黎攸言聽她這麽一說,感覺有種說不上的窩心和明亮。

“是不是太自以為是?小小年紀就這麽難搞?”

他搖了搖頭,說:“你做得很對。”

聽見男人的贊許,朗柒停在一匹德保矮馬面前,它的系色棕黑,耳朵短短地豎立着,煞是可愛。

她不由得要拿飼料去喂它,黎攸言覺得這大概就是所謂緣分。

而且,這種品種的馬性情溫馴、靈巧耐馱,雖然不适合賽馬,卻很适合像她這樣的業餘愛好者飼養。

小馬前肢直立、腕關節明顯,蹄小而圓,一雙濕漉漉的眼睛盯着人看的時候,好奇而又警惕。

“不如,你先養着試試看。買不起好馬送你,租借一匹倒還是有這能力。”

黎攸言說得打趣卻認真,又絲毫不像是在玩笑,于是朗柒也不推辭了,他就幹脆為她先租借了這匹小馬一年。

這是他回來以後,送給她的第一份禮物。朗柒興高采烈地從馬場出來,望着黎攸言簡直是在滿足地傻笑。

她覺得人生或許就是一本書,不論精彩或者乏味,總有它的起承轉合,低谷與巅峰。而我們每一個都是局中人,演繹屬于各自的故事,幸福與否雖不好說,但至少他們還能這樣平安順遂、沒有厄運,這已是一種難能可貴的恩慈。

她告誡自己,也許愛的少一些,才能愛的更久一些。

**

住在《封魔》劇組下榻的旅館,江米米在睡夢中依稀聽見有人在門外說話的聲音,她不高興地翻了個身,迷迷糊糊地想要再次睡過去。

奈何旅店的隔音效果實在是差,即便她再不想去理會,那些微弱的聲響還是時不時地傳來她耳裏。

朦朦胧胧好像聽見誰與誰的聲音,最後,還是說話聲慢慢微弱下來,她才又得以蒙頭大睡。

過了兩天,江米米見蕭末法還沒趕回城市,就趁着只有倆人在房裏的時候問他:“之前,你不是說總部還有事,我出去你就不能跟來了嗎。

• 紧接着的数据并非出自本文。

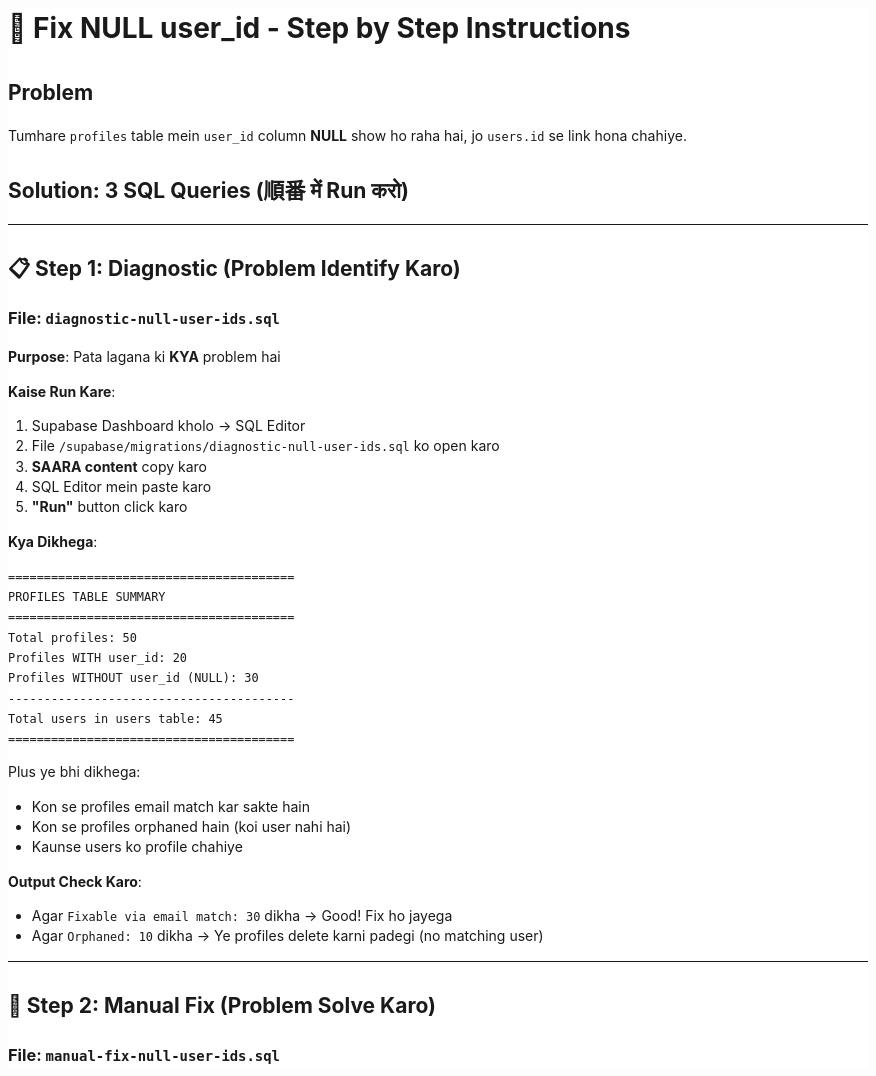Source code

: # 🔧 Fix NULL user_id - Step by Step Instructions

## Problem
Tumhare `profiles` table mein `user_id` column **NULL** show ho raha hai, jo `users.id` se link hona chahiye.

## Solution: 3 SQL Queries (順番 में Run करो)

---

## 📋 Step 1: Diagnostic (Problem Identify Karo)

### File: `diagnostic-null-user-ids.sql`

**Purpose**: Pata lagana ki **KYA** problem hai

**Kaise Run Kare**:
1. Supabase Dashboard kholo → SQL Editor
2. File `/supabase/migrations/diagnostic-null-user-ids.sql` ko open karo
3. **SAARA content** copy karo
4. SQL Editor mein paste karo
5. **"Run"** button click karo

**Kya Dikhega**:
```
========================================
PROFILES TABLE SUMMARY
========================================
Total profiles: 50
Profiles WITH user_id: 20
Profiles WITHOUT user_id (NULL): 30
----------------------------------------
Total users in users table: 45
========================================
```

Plus ye bhi dikhega:
- Kon se profiles email match kar sakte hain
- Kon se profiles orphaned hain (koi user nahi hai)
- Kaunse users ko profile chahiye

**Output Check Karo**:
- Agar `Fixable via email match: 30` dikha → Good! Fix ho jayega
- Agar `Orphaned: 10` dikha → Ye profiles delete karni padegi (no matching user)

---

## 🔨 Step 2: Manual Fix (Problem Solve Karo)

### File: `manual-fix-null-user-ids.sql`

”

“也就這兩天來看看這裏環境,再審查一下有沒有可疑人物。”蕭末法走到衛生間洗手,淡淡道:“你專心做你的事。”

倆人常常磨牙鬥嘴,久而久之也算是找到一些其中的樂趣,江米米打開手提電腦,發現最近她和謝棋楷的熱門話題已經變成了“求辟邪真吻江實初”。

于是,她話鋒直轉,說:“靠,今天導演還取笑我,說這次靠的是借位,下回就肯定得拍近景了。”

“所以?”

“所以我得趕緊學習一下!”

蕭末法走出來,正有些想要消化她的這話,剛巧又從口袋裏手上摸出幾個今天收到的軟糖,江米米回頭一看見這些零食正是心頭大好,這下也不管了,整個人就往他身上撲。

幸好男人反應及時,才用兩手将人制住,她的皮膚很軟,也很滑。忽然之間,兩雙眼睛就這麽對上彼此,這一瞥讓人渾然忘卻外物,這難得的氣氛又叫人覺得稀奇而熟悉。

坐在床上的江米米臉上有了幾絲紅光,極為可憐可愛,又咬着嘴角不知所措的樣子。蕭末法注視她良久,一張俊臉紋絲不動,轉瞬之間,他突然向前俯身在她耳邊不知低聲喃喃說了句什麽話,她太緊張,一時之間根本沒能聽清那句話究竟是什麽。

“啊?你說什麽?”

可蕭末法沒有再出聲,甚至她已經看不見他深邃的眼眸。男人的下巴靠在她耳邊,呼吸瞬間近在咫尺,她不知為何有了古怪又讓人熱血沸騰的念頭——他想要吻她。

江米米咽下喉口的口水,感覺到他整個人輕輕地靠過來,一時之間暧昧更盛,反而他們都不說話了。

她的樣子在他看來尤為清甜,許多細節和點滴的觸動浮上心頭,蕭末法身若孤松挺拔,一雙淡若清水的眸子卻兀自多了幾份光芒,忽明忽暗。

就在倆人忽然之間着了魔似得想要靠近對方的時候,有人敲了敲房門。

江米米觸電般地站起來,等到顫顫驚驚跑去開了門,才發現外面等着的居然是謝棋楷。男人因為戲中“辟邪”的造型,已經留了長長的一截黑發紮在後面,此刻神情保持自然,隐約能看出一些掩飾。

他的目光掠過她還貼着創口貼的手:“有時間嗎,我們談一談。”

蕭末法皺了皺眉頭,一臉不勝其擾,很有一種不想讓她離開的含義。

但江米米的思緒早已飄遠了。

她不知道那一晚黎攸言到底對他說了什麽,隔天見到謝棋楷的時候,發現他的臉色極差。自己倒也不想去管他們之間的是是非非,可與謝棋楷之間的問題早就應該處理。

“我就去一下,很快的。”

江米米說完,換上鞋子,低頭跟着謝棋楷出門了。

蕭末法忽然意識到,他終歸是要有一天,看着她這麽走的。等到他反應過來之後,又不由得想要笑,這心情怎麽比把當初把蕭治愈嫁出去的時候,還要濃重呢。